Post Partum Teaching and Discharge Planning
You may shower and wash your hair at any time. Change your pads frequently and cleanse your self with warm water using your peri-bottle at every change. Remember to wipe yourself from front to back. No douching or internal tampons for 4-6 weeks or as indicated by your physician. Perineal stitches are absorbable and do not need to be removed. If your stitches or hemorrhoids are sore and hurt, take a sitz bath three times a day or discuss with your provider and use perineal wipes on your perineum or hemorrhoids.
Avoid constipation by eating a well-balanced diet including fruits and vegetables and drink plenty of fluids. Stool softeners or mild laxatives may be used.
Your provider may advise that you not have sexual relations for 4-6 weeks. Your period may return 6-8 weeks after delivery unless you are breastfeeding. Some nursing mothers do not menstruate until weaning their baby from the breast; others resume menstruation at various times while nursing. Pregnancy IS possible 4-6 weeks after delivery before you get your period whether you are breastfeeding or not.

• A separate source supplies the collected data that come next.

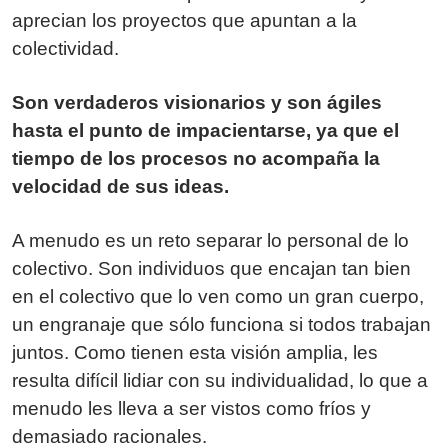
aprecian los proyectos que apuntan a la
colectividad.
Son verdaderos visionarios y son ágiles
hasta el punto de impacientarse, ya que el
tiempo de los procesos no acompaña la
velocidad de sus ideas.
A menudo es un reto separar lo personal de lo
colectivo. Son individuos que encajan tan bien
en el colectivo que lo ven como un gran cuerpo,
un engranaje que sólo funciona si todos trabajan
juntos. Como tienen esta visión amplia, les
resulta difícil lidiar con su individualidad, lo que a
menudo les lleva a ser vistos como fríos y
demasiado racionales.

If breastfeeding, refer to breastfeeding handouts. If not breastfeeding, your breasts may still become full and heavy. Wear a supportive bra. Do not handle your breasts or express milk. If your breasts feel warm, apply ice packs under arms for 20 minutes to decrease discomfort.

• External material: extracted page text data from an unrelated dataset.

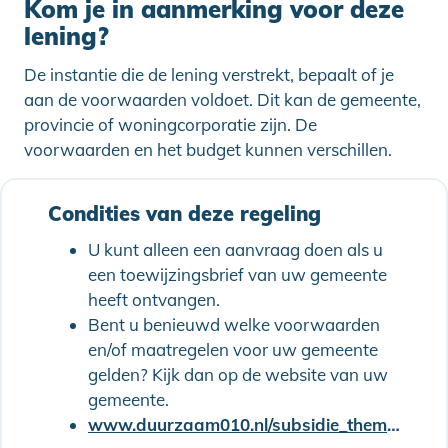
Kom je in aanmerking voor deze
lening?
De instantie die de lening verstrekt, bepaalt of je
aan de voorwaarden voldoet. Dit kan de gemeente,
provincie of woningcorporatie zijn. De
voorwaarden en het budget kunnen verschillen.
Condities van deze regeling
U kunt alleen een aanvraag doen als u
een toewijzingsbrief van uw gemeente
heeft ontvangen.
Bent u benieuwd welke voorwaarden
en/of maatregelen voor uw gemeente
gelden? Kijk dan op de website van uw
gemeente.
www.duurzaam010.nl/subsidie_thema/energietransitiefonds/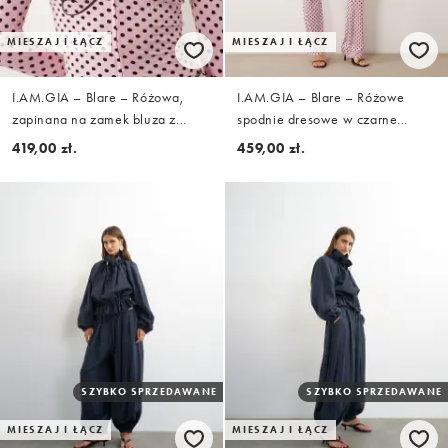
MIESZAJ I ŁĄCZ
MIESZAJ I ŁĄCZ
I.AM.GIA – Blare – Różowa,
I.AM.GIA – Blare – Różowe
zapinana na zamek bluza z
spodnie dresowe w czarne
kapturem, kontrastowymi szwami
groszki, z kontrastowymi szwami
419,00 zł.
459,00 zł.
i logo, w czarne groszki, część
i logo, część zestawu
zestawu
SZYBKO SPRZEDAWANE
SZYBKO SPRZEDAWANE
MIESZAJ I ŁĄCZ
MIESZAJ I ŁĄCZ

Take frequent rest periods, especially when your baby is sleeping. Avoid lifting anything heavier than the baby for 3-4 weeks. DO NOT start vigorous exercises until approved by your provider. Perineal exercises can be started when you get home.
CALL YOUR PHYSICIAN IMMEDIATELY IF YOU HAVE
Temperature over 100 degrees
Severe cramping or abdominal pains with chills and fever
Heavy bleeding and/or passing large blood clots
Foul smelling vaginal discharge
Increased tenderness, redness, drainage, or separation of stitches
Pain, burning, or difficulty urinating
It is normal that you may feel tired, overwhelmed or have “postpartum blues” after you go home. This is because of the many physical, hormonal and emotional changes which occur after delivery. Talk to someone about how you are feeling. Talk to your other children and family members about how they are feeling about having a new member in the family. If these feelings continue for more than a few days, notify your provider.